-- WORK TO BE COMPLETED --
Write out the data again exactly, skipping every picture.

-- DATA SHOWN --
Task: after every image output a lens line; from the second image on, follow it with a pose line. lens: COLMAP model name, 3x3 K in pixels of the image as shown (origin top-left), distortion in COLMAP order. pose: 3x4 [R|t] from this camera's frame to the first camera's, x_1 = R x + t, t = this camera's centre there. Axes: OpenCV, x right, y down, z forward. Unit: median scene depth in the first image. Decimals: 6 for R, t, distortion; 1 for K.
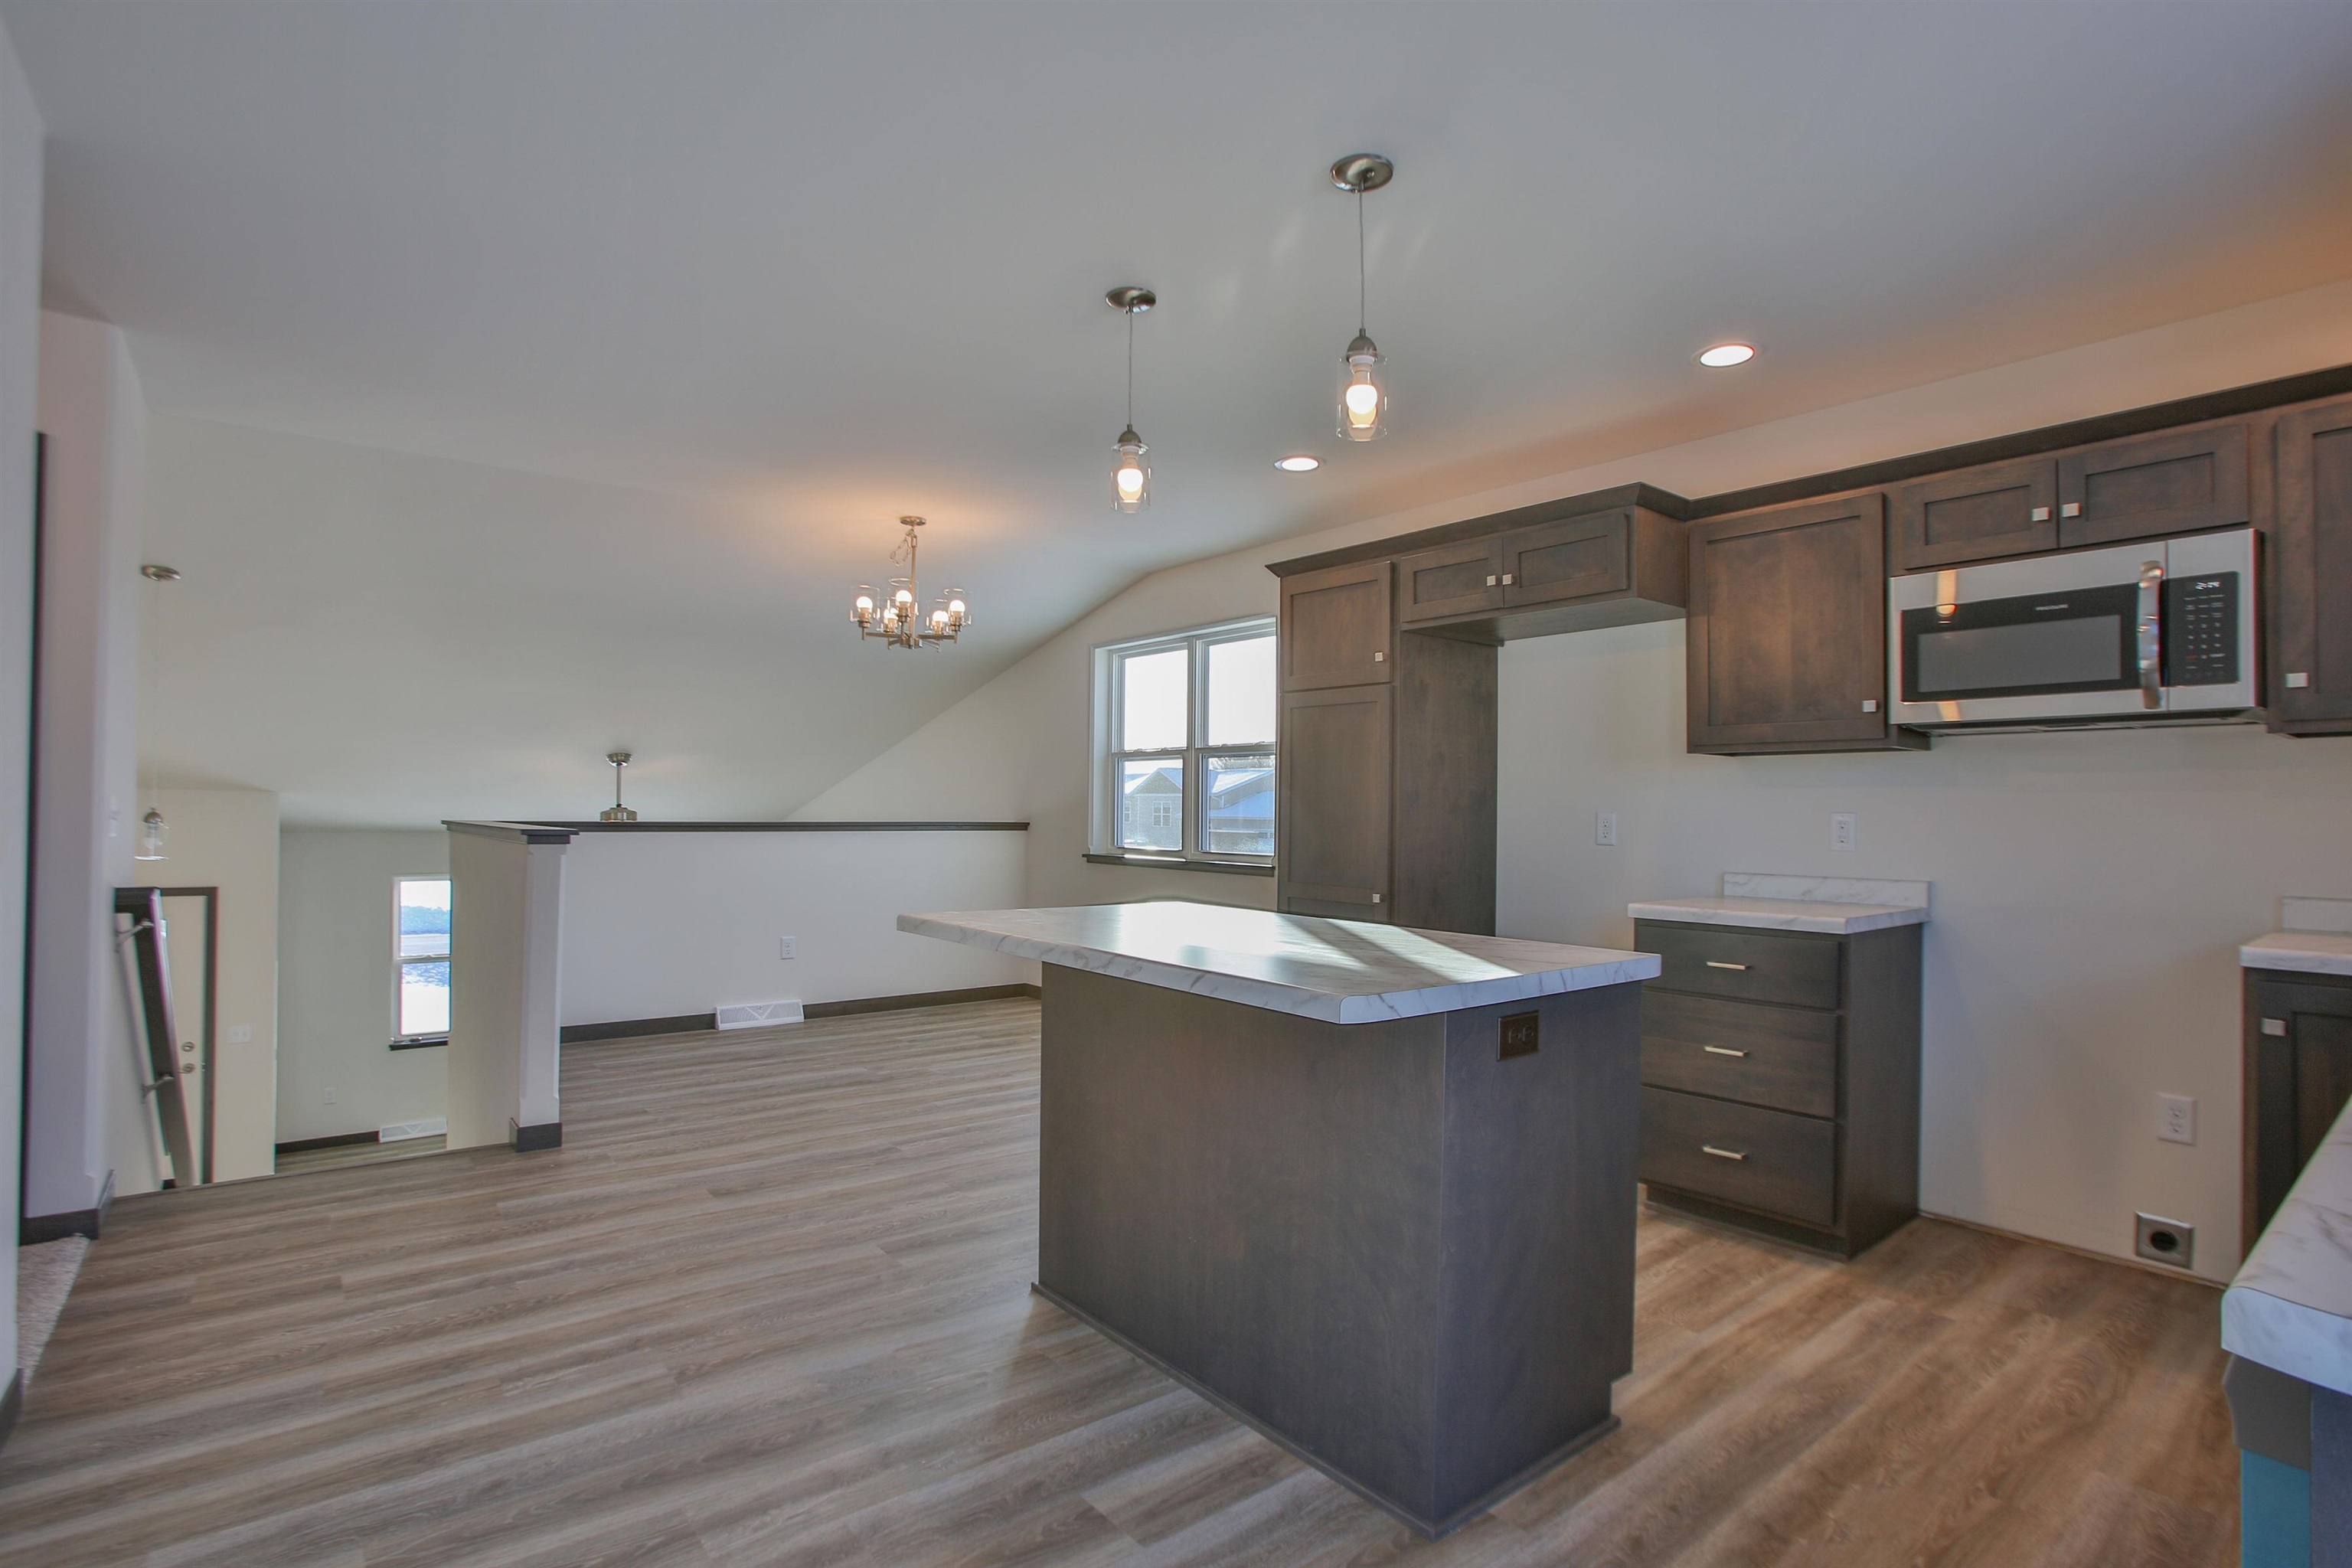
lens RADIAL K [[1142.9, 0, 1177.3], [0, 1142.9, 798.0], [0, 0, 1]] dist [-0.087955, 0.046123]
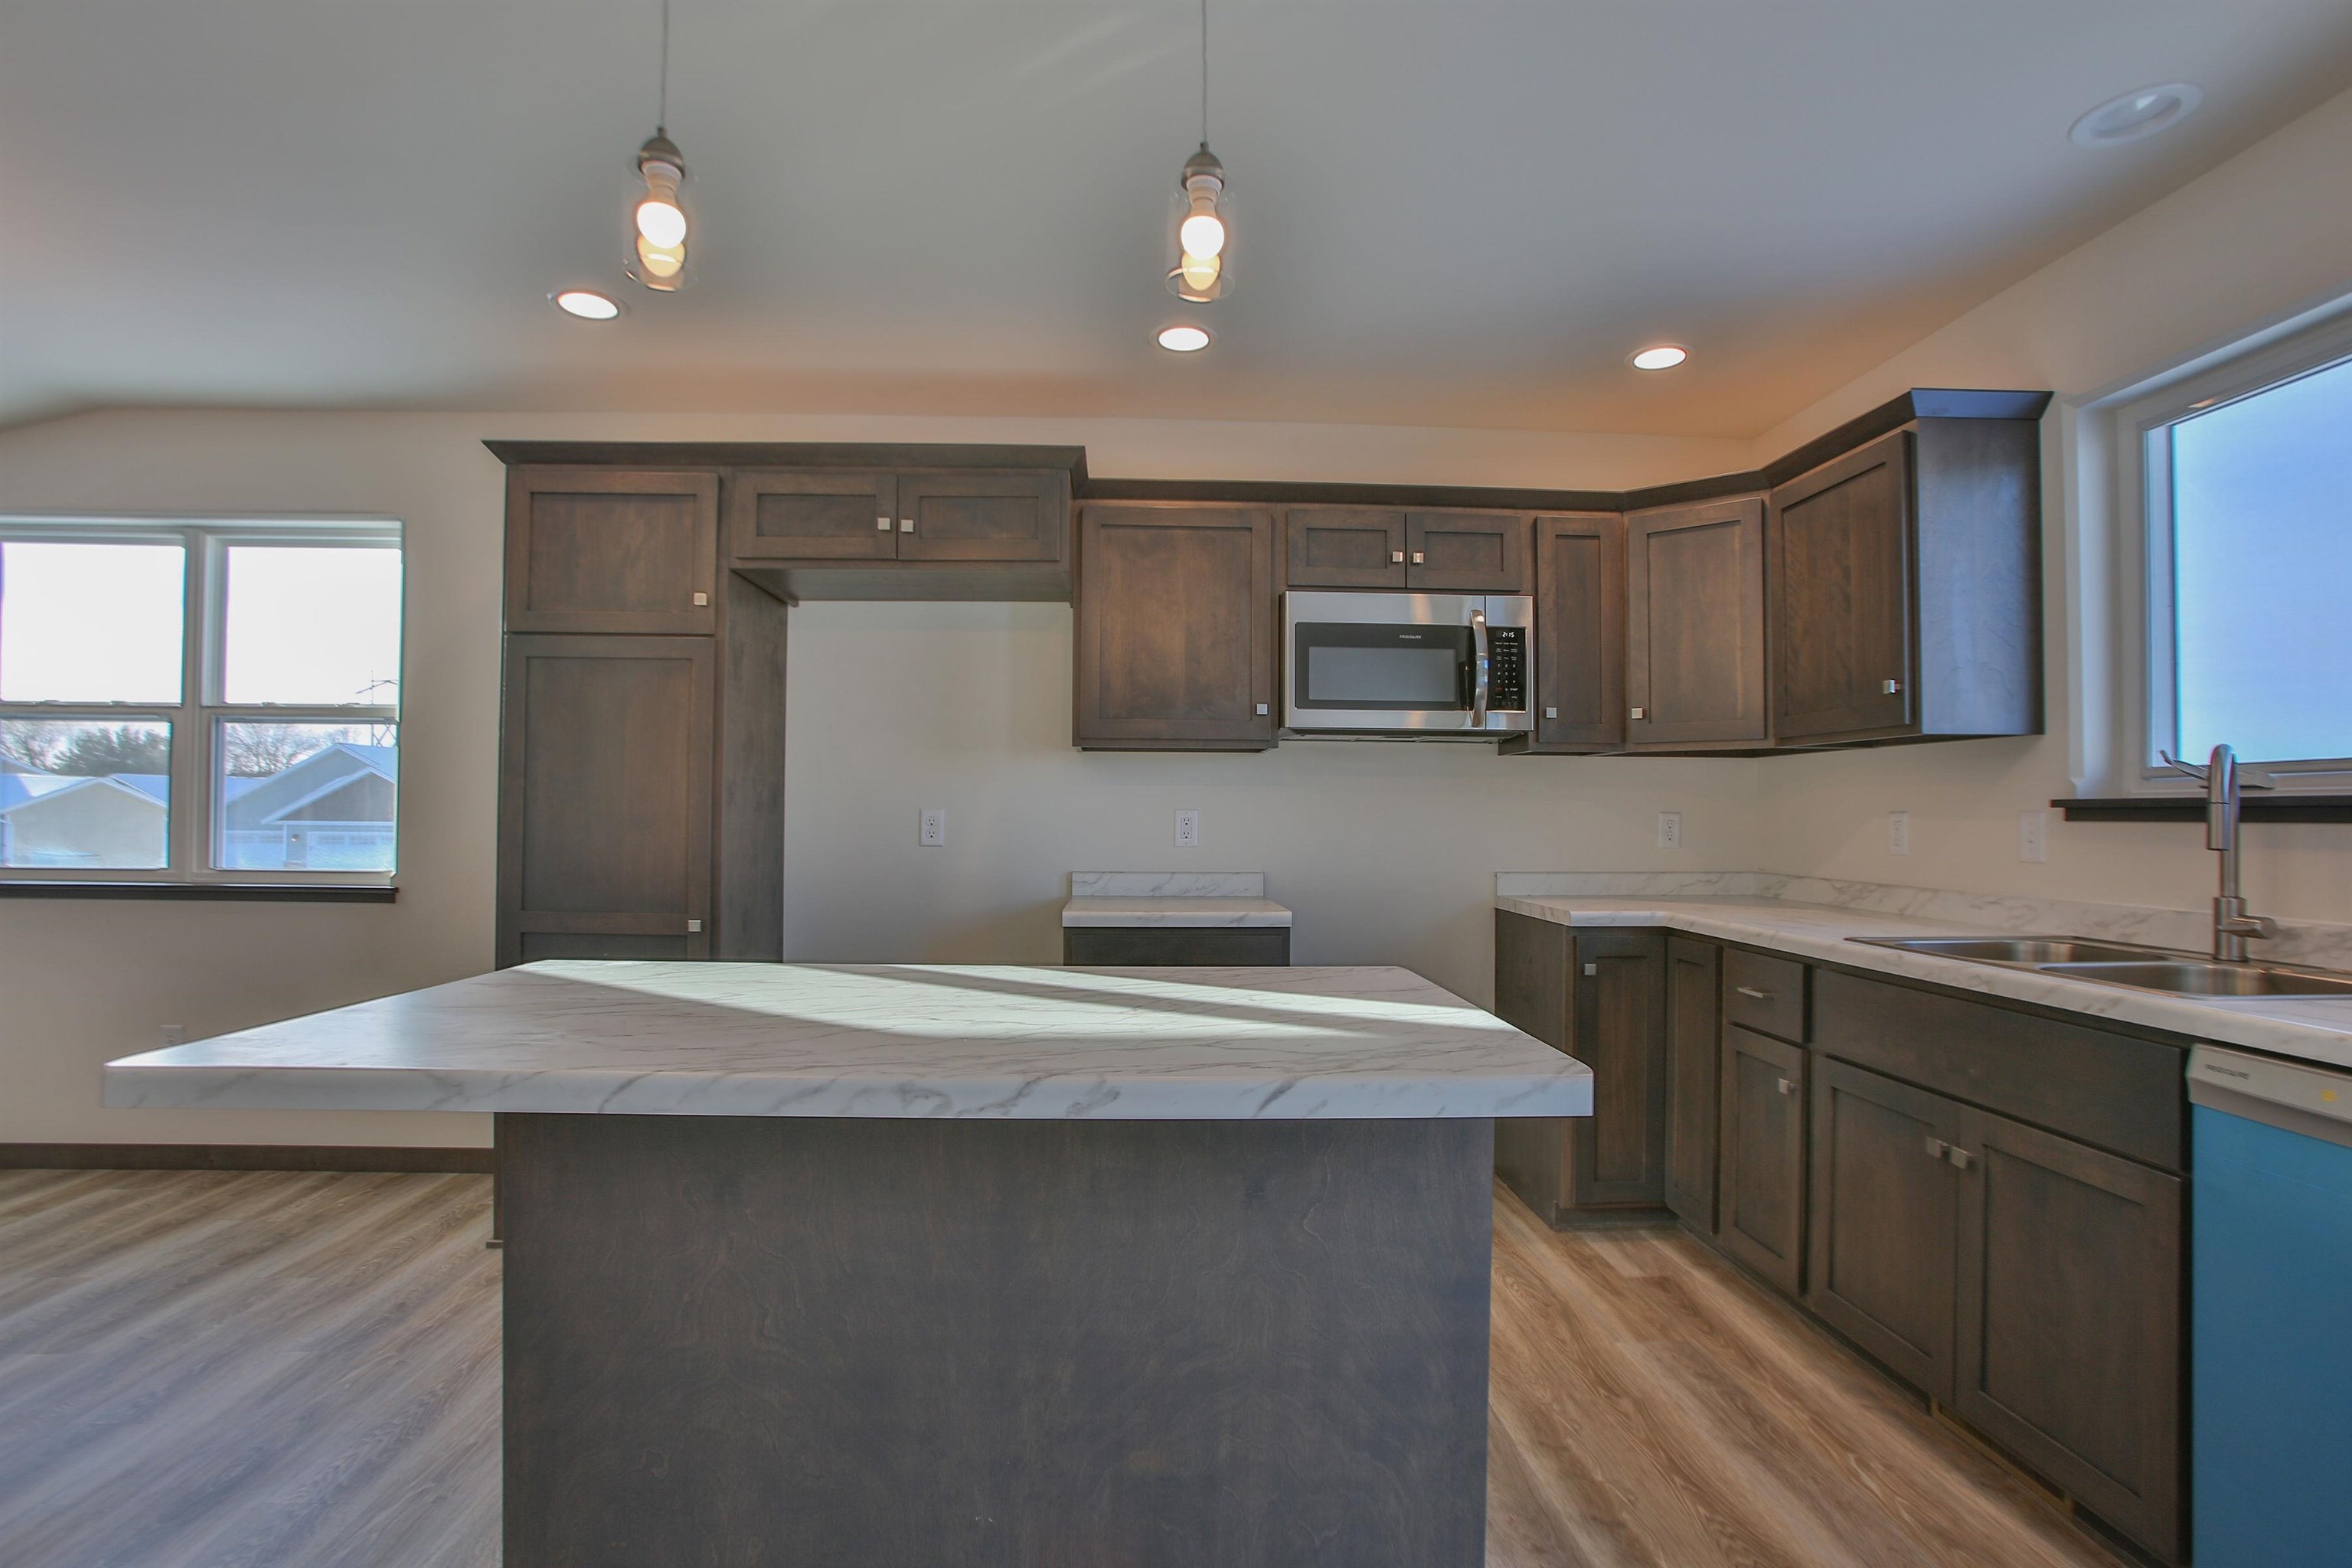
lens RADIAL K [[1142.9, 0, 1177.3], [0, 1142.9, 798.0], [0, 0, 1]] dist [-0.087955, 0.046123]
pose [[0.591911, 0.006447, 0.805978, -0.266721], [-0.010524, 0.999945, -0.000270, 0.002581], [-0.805935, -0.008322, 0.591946, 0.373279]]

-- WRITTEN SOLUTION --
Task: after every image output a lens line; from the second image on, follow it with a pose line. lens: COLMAP model name, 3x3 K in pixels of the image as shown (origin top-left), distortion in COLMAP order. pose: 3x4 [R|t] from this camera's frame to the first camera's, x_1 = R x + t, t = this camera's centre there. Axes: OpenCV, x right, y down, z forward. Unit: median scene depth in the first image. Decimals: 6 for R, t, distortion; 1 for K.
lens RADIAL K [[1142.9, 0, 1177.3], [0, 1142.9, 798.0], [0, 0, 1]] dist [-0.087955, 0.046123]
lens RADIAL K [[1142.9, 0, 1177.3], [0, 1142.9, 798.0], [0, 0, 1]] dist [-0.087955, 0.046123]
pose [[0.591911, 0.006447, 0.805978, -0.266721], [-0.010524, 0.999945, -0.000270, 0.002581], [-0.805935, -0.008322, 0.591946, 0.373279]]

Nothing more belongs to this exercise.